Politik

Keine Korridore nach Russland Ukraine lehnt russischen Evakuierungsplan ab

Für die Evakuierung von Zivilisten hätte ab 10 Uhr eine Waffenruhe gelten sollen.

Für die Evakuierung von Zivilisten hätte ab 10 Uhr eine Waffenruhe gelten sollen.

(Foto: IMAGO/ITAR-TASS)

Zwei Evakuierungsversuche großer ukrainischer Städte scheitern. Mit einer Waffenruhe will Russland den dritten Anlauf wagen, dabei allerdings Zivilisten über die belarussische oder russische Grenze in Sicherheit bringen. Für die Ukraine ist das keine Option.

Die ukrainische Vizeregierungschefin Iryna Wereschtschuk hat die russische Initiative zur Einrichtung von Fluchtkorridoren nach Russland bestätigt und zugleich kritisiert. Ein entsprechendes Schreiben sei am Sonntag in Kiew eingegangen, sagte sie. "Das ist keine annehmbare Variante der Öffnung von humanitären Korridoren", erklärte Wereschtschuk. Die Ukrainer würden nicht aus den nördlich von Kiew gelegenen Orten nach Belarus fahren, um dann per Flugzeug nach Russland gebracht zu werden. Zuvor waren bereits zwei Evakuierungsversuche gescheitert, weil sich offenbar beide Seiten nicht an die Feuerpause gehalten hatten.

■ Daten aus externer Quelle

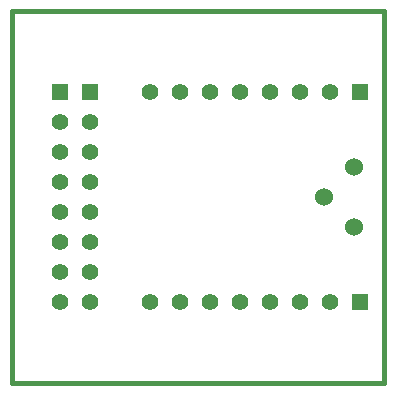
<source format=gbs>
G04 (created by PCBNEW-RS274X (2011-07-08)-stable) date Wed 05 Oct 2011 12:27:17 PM CEST*
G01*
G70*
G90*
%MOIN*%
G04 Gerber Fmt 3.4, Leading zero omitted, Abs format*
%FSLAX34Y34*%
G04 APERTURE LIST*
%ADD10C,0.006000*%
%ADD11C,0.015000*%
%ADD12C,0.060000*%
%ADD13R,0.055000X0.055000*%
%ADD14C,0.055000*%
G04 APERTURE END LIST*
G54D10*
G54D11*
X54100Y-17400D02*
X41700Y-17400D01*
X54100Y-29800D02*
X54100Y-17400D01*
X41700Y-29800D02*
X54100Y-29800D01*
X41700Y-17400D02*
X41700Y-29800D01*
G54D12*
X53100Y-24600D03*
X52100Y-23600D03*
X53100Y-22600D03*
G54D13*
X44300Y-20100D03*
G54D14*
X44300Y-21100D03*
X44300Y-22100D03*
X44300Y-23100D03*
X44300Y-24100D03*
X44300Y-25100D03*
X44300Y-26100D03*
X44300Y-27100D03*
G54D13*
X43300Y-20100D03*
G54D14*
X43300Y-21100D03*
X43300Y-22100D03*
X43300Y-23100D03*
X43300Y-24100D03*
X43300Y-25100D03*
X43300Y-26100D03*
X43300Y-27100D03*
G54D13*
X53300Y-20100D03*
G54D14*
X52300Y-20100D03*
X51300Y-20100D03*
X50300Y-20100D03*
X49300Y-20100D03*
X48300Y-20100D03*
X47300Y-20100D03*
X46300Y-20100D03*
G54D13*
X53300Y-27100D03*
G54D14*
X52300Y-27100D03*
X51300Y-27100D03*
X50300Y-27100D03*
X49300Y-27100D03*
X48300Y-27100D03*
X47300Y-27100D03*
X46300Y-27100D03*
M02*

</source>
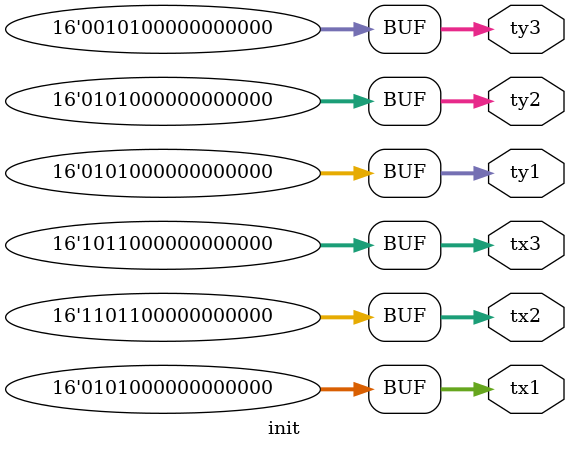
<source format=v>
`timescale 1ns / 1ps


module init(tx1,ty1,tx2,ty2,tx3,ty3);

output [15:0] tx1,ty1,tx2,ty2,tx3,ty3;


//the values can be read from a target file instead of hardcoding
assign tx1=16'd20480;  //10
assign ty1=16'd20480;  //10


assign tx2=-16'd10240;// -5
assign ty2=16'd20480;  //10



assign tx3=-16'd20480;  //-10
assign ty3=16'd10240; //5




endmodule

</source>
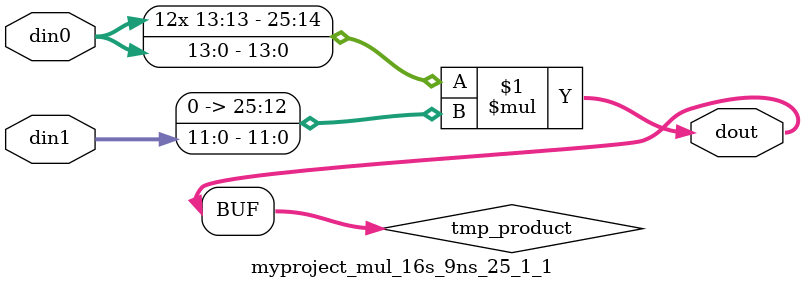
<source format=v>

`timescale 1 ns / 1 ps

 module myproject_mul_16s_9ns_25_1_1(din0, din1, dout);
parameter ID = 1;
parameter NUM_STAGE = 0;
parameter din0_WIDTH = 14;
parameter din1_WIDTH = 12;
parameter dout_WIDTH = 26;

input [din0_WIDTH - 1 : 0] din0; 
input [din1_WIDTH - 1 : 0] din1; 
output [dout_WIDTH - 1 : 0] dout;

wire signed [dout_WIDTH - 1 : 0] tmp_product;


























assign tmp_product = $signed(din0) * $signed({1'b0, din1});









assign dout = tmp_product;





















endmodule

</source>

Wereschtschuk sagte, sie habe Russland vorgeschlagen, Fluchtkorridore innerhalb der Ukraine in den Westen zu öffnen. Die Waffenruhe hätte ab 10 Uhr Ortszeit (9 Uhr MEZ) gelten sollen. "Wir verlangen von der Russischen Föderation die Eröffnung von Möglichkeiten für humanitäre Korridore, über die (...) Medikamente und Lebensmittel gebracht werden können", sagte sie.

Nach Angaben des ukrainischen Außenministeriums sind nahe der Kiewer Vorstadt Irpin bei einem Versuch zur Einrichtung eines "grünen Korridors" acht Zivilisten getötet worden. Der Bürgermeister von Butscha, Anatolij Fedortschuk, sei verletzt worden.

Mit der Fortdauer des Kriegs müssten nach Angaben des ukrainischen Präsidialamtes mehrere Hunderttausend Ukrainerinnen und Ukrainer sofort aus ihren Städten evakuiert werden. Es gebe bereits mehrere Dutzend Städte in acht Regionen im Land, in denen die humanitäre Situation katastrophal sei, berichtete die ukrainische Internetzeitung "Ukrajinska Prawda" unter Berufung auf Kommentare aus dem Präsidialamt.

Macron: "Reine Heuchelei"

Alleine aus der südlichen Hafenstadt Mariupol und dem nahe gelegenen Wolnowacha sei ein humanitärer Korridor für die Ausreise von mehr als 200.000 Menschen geplant gewesen, hieß es weiter. Allerdings konnten praktisch keine Evakuierungen durchgeführt werden, beide Seiten warfen sich am Samstag und am Sonntag gegenseitig eine Verletzung der notwendigen Feuerpause vor. Die Evakuierungen wurden deshalb zunächst ausgesetzt. Das Präsidialamt hat laut "Ukrajinska Prawda" Russland zudem vorgeworfen, die humanitären Korridore als Vorwand zu benutzen, um die eigenen militärischen Positionen zu stärken und die Ukraine vollständig zu erobern.

Frankreichs Präsident Emmanuel Macron hat Putin "moralischen und politischen Zynismus" vorgeworfen. "Ich kenne keine Ukrainer, die nach Russland fliehen wollten, dass ist reine Verlogenheit", sagte Macron dem Sender TF1. "Das ist eine bloße PR-Nummer, die ich verachte." Es gehe darum, dass Helfer Zugang zu den Konfliktzonen bekämen und dass es einen vollständigen Waffenstillstand geben müsse, um die Menschen in Sicherheit zu bringen. Sogenannte Korridore einzurichten, die gleich wieder angegriffen würden, sei "reine Heuchelei", meinte Macron.